1. Keep your money in your former employer's 401(k) plan
This is your legal right if you have at least $5,000 in your account. Ask how long you have to decide. In most cases, you get 30 to 90 days. If your account holds under $5,000, your employer has the option of cashing you out of the plan. (If that's your situation, skip to choice #3.)
- You’re familiar with the plan. And you may think it’s an exceptionally good one.
- It’s easy; you don’t have to do anything.
- Once you’re no longer an employee, your access to your money may be limited. You may only be allowed a set number of investment choice changes—or even prohibited from taking distributions until you reach retirement age. Ask what the rules are.
- As a former employee, you may be charged extra maintenance fees. A company that subsidizes its 401(k) plan's record-keeping expenses for active workers may be less generous with participants who no longer work there.
2. Roll your money into your new employer's 401(k) plan
Almost all 401(k) plans now accept rollovers from other retirement plans. You should certainly contribute to your new plan. But should you transfer your old account into it?
- Consolidating your retirement money makes it easier to manage. When you've left a retirement account at a company you no longer work for, you may pay less attention to its performance or downplay its importance in your overall asset allocation.
- The new plan may offer more attractive investment options than the old one, as well as additional services, such as financial-planning advice.
- The new plan may offer fewer investment options or investments that don’t meet your needs.
3. Move your money into an Individual Retirement Account (IRA)
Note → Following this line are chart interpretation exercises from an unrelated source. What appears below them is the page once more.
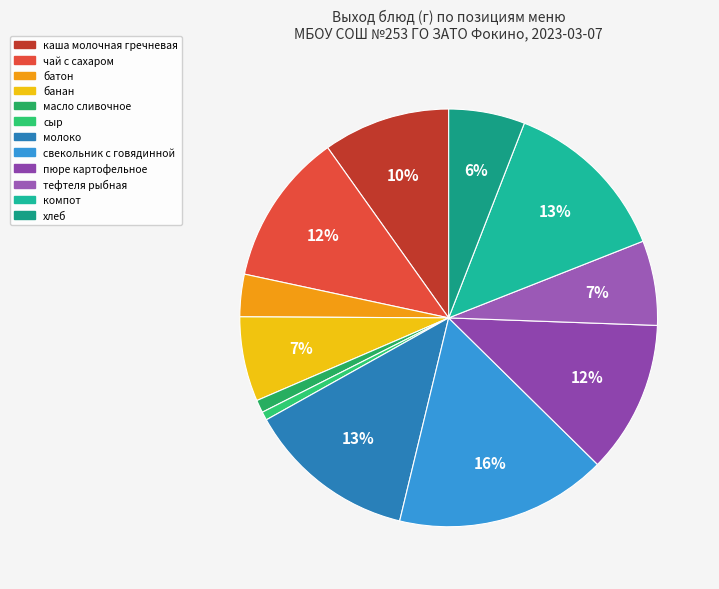

To the nearest percent, what portion does батон represent?

3%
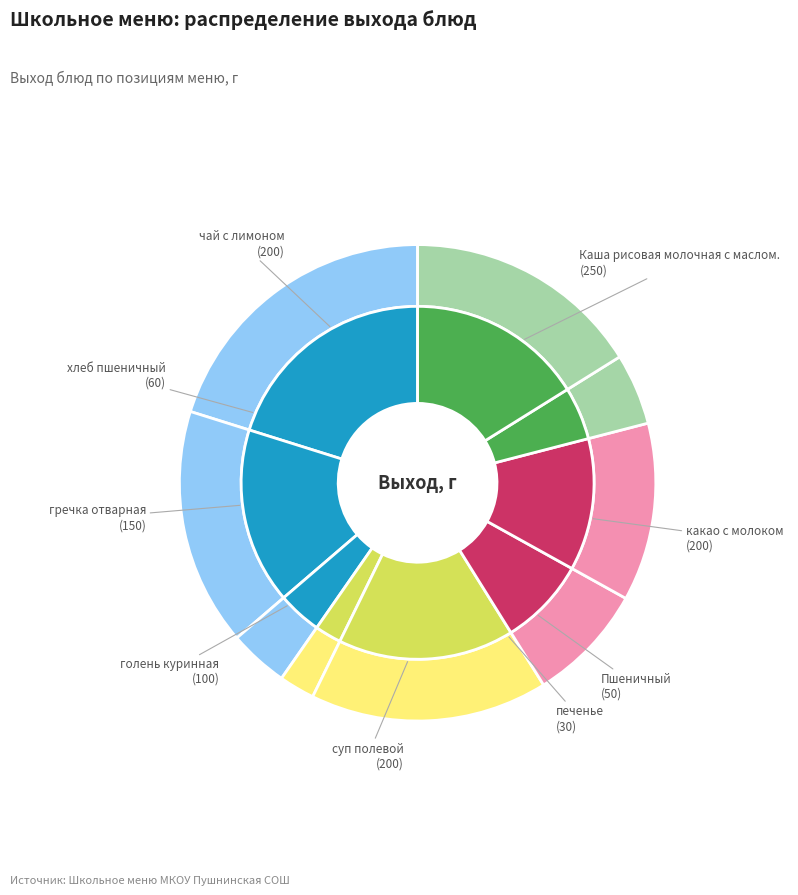

Is there a majority slice in this chart?

No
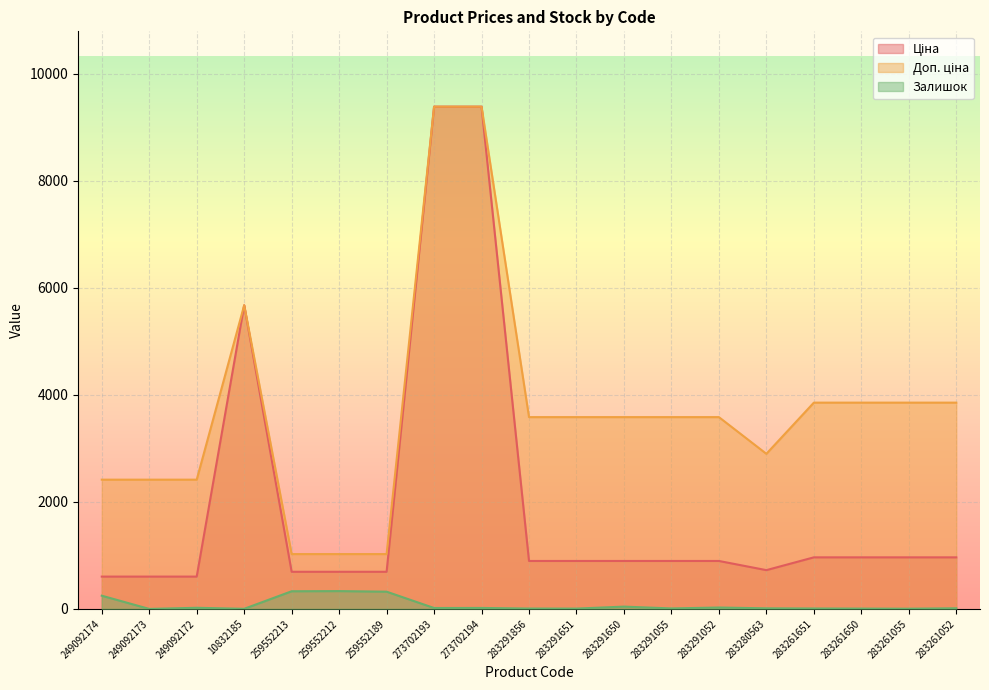

At which category is the sum across all series the highest?

273702194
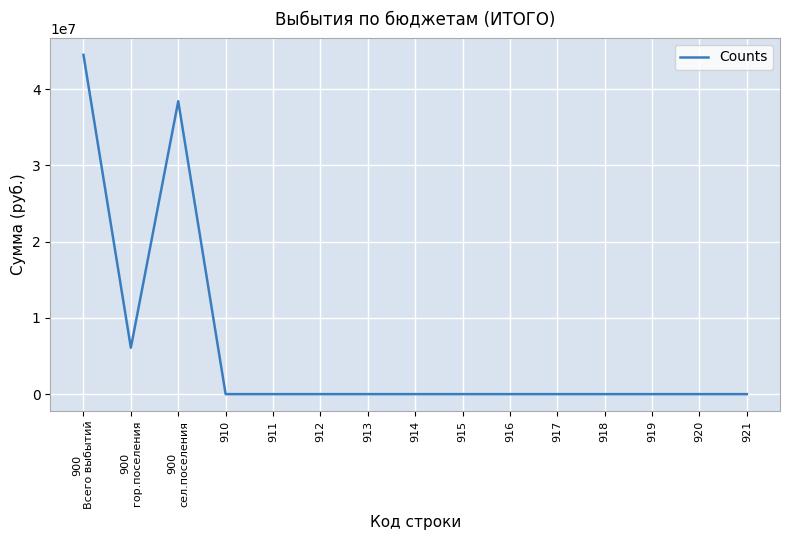

What is the difference between the maximum and minimum values?

44480635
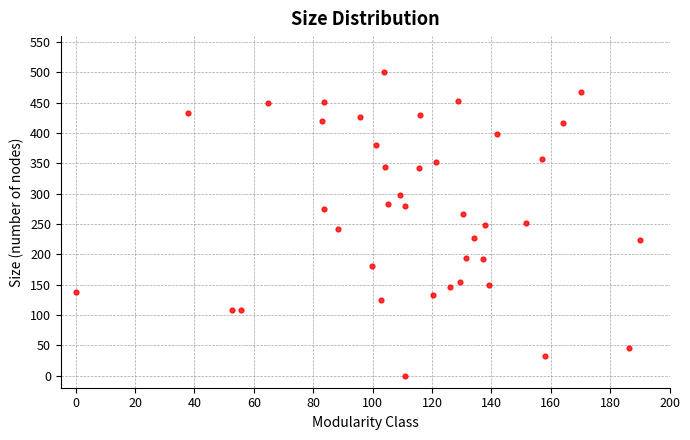

What is the range of Y values (max minus min)?

500.0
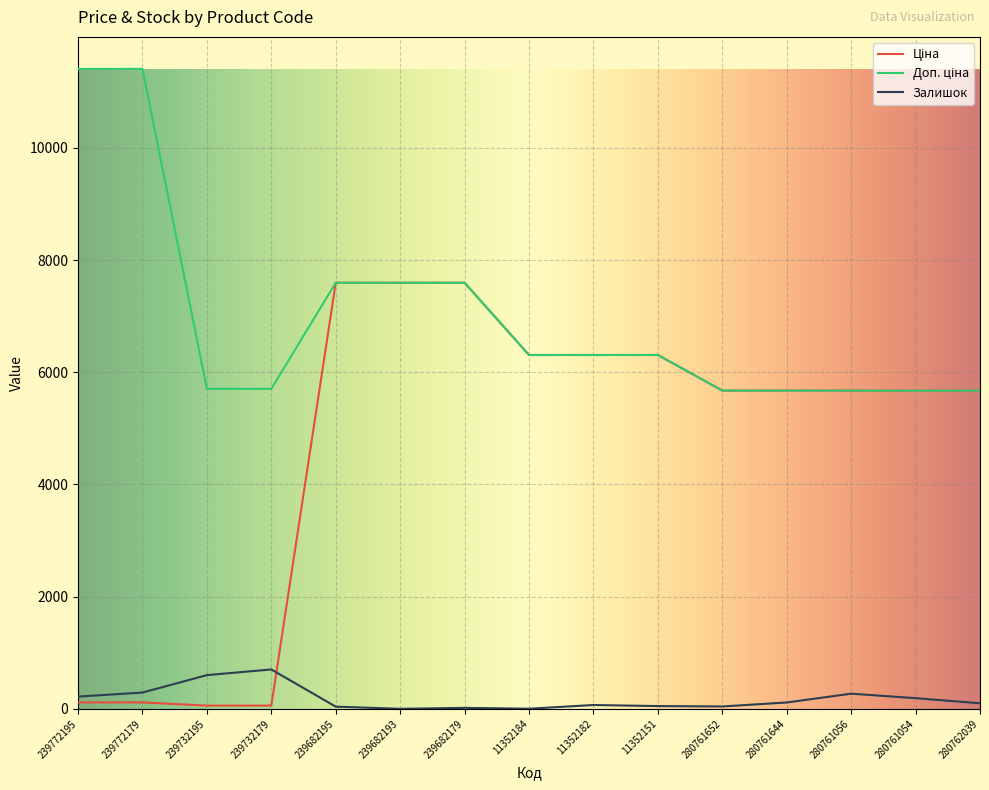

Where does the Залишок series first go above 99?

239772195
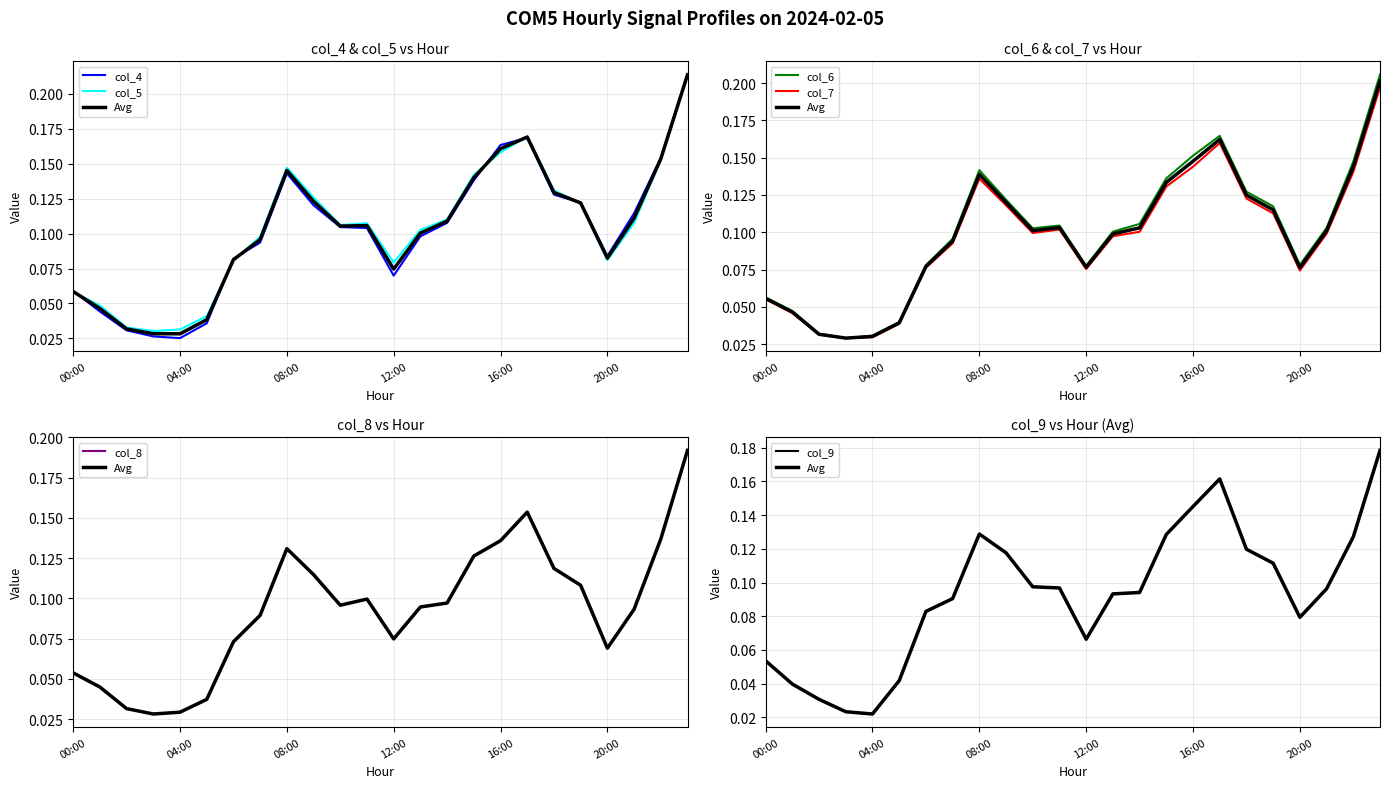

What value does the col_9 series have at 22:00?

0.1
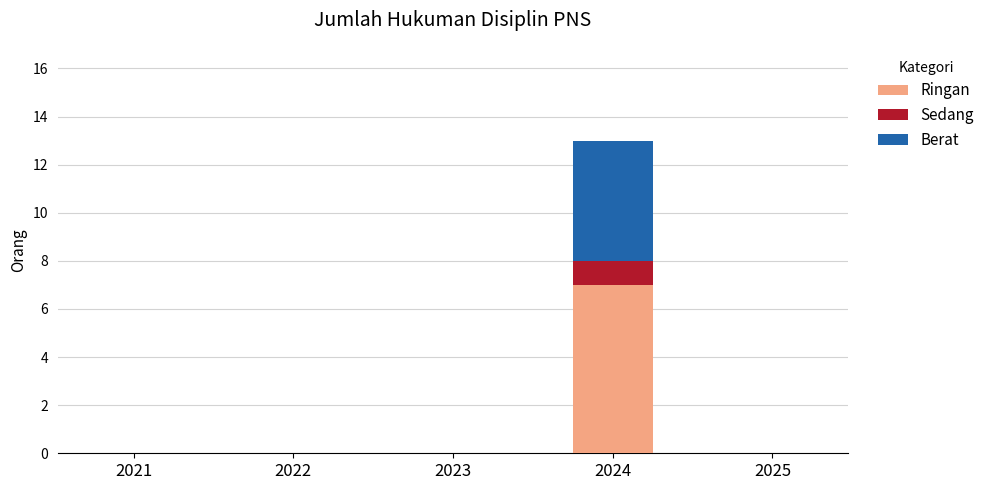

At which category is the sum across all series the highest?

2024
This choice gives you maximum control and flexibility. With a 401(k) plan, the employer chooses the investments and makes the rules—and the rules vary from plan to plan. With an IRA, you’re in charge.
- Unlimited investment choices instead of a small menu. Every 401(k) plan has limited investment options; by contrast, you have total freedom of choice in an IRA, which can be invested in as many mutual funds, stocks and bonds as you want.
- Greater control over your investment expenses. 401(k) plan fees are rarely disclosed, and in many cases they're higher than what you'd pay for comparable investments outside the plan. Picking low-cost funds for your IRA can save you tens of thousands of dollars over time.
- Greater freedom to name beneficiaries. The beneficiary of your 401(k) plan, by law, must be your spouse; you have to obtain a signed release from him or her if you want to name anyone else. With an IRA, you can name any beneficiary you wish.
- Taxes will be withheld unless you move the money from your 401(k) to an IRA via a trustee-to-trustee transfer. To avoid this issue, first set up a new IRA then ask your old employer to transfer your money directly from the 401(k) plan into the new account.
4. Cash out your old account
Think long and hard before you do this. It’s almost never the best choice—and it triggers a big tax bill!
- It’s money you can use to pay bills or for another purpose. Also, if you left your job during or after the calendar year in which you turned 55, you won’t owe an early-withdrawal penalty.
- You’ll owe income taxes on your money. If you're in a 30% combined federal and state tax bracket, for example, and cash out a $50,000 account, you'll have only $35,000 left after taxes. (And the distribution might even push you into a higher tax bracket in the year you take it!)
- You will destroy your retirement nest egg.
The bottom line: For most people, the best option is to move your savings into an IRA, which gives you the most freedom and control over your money.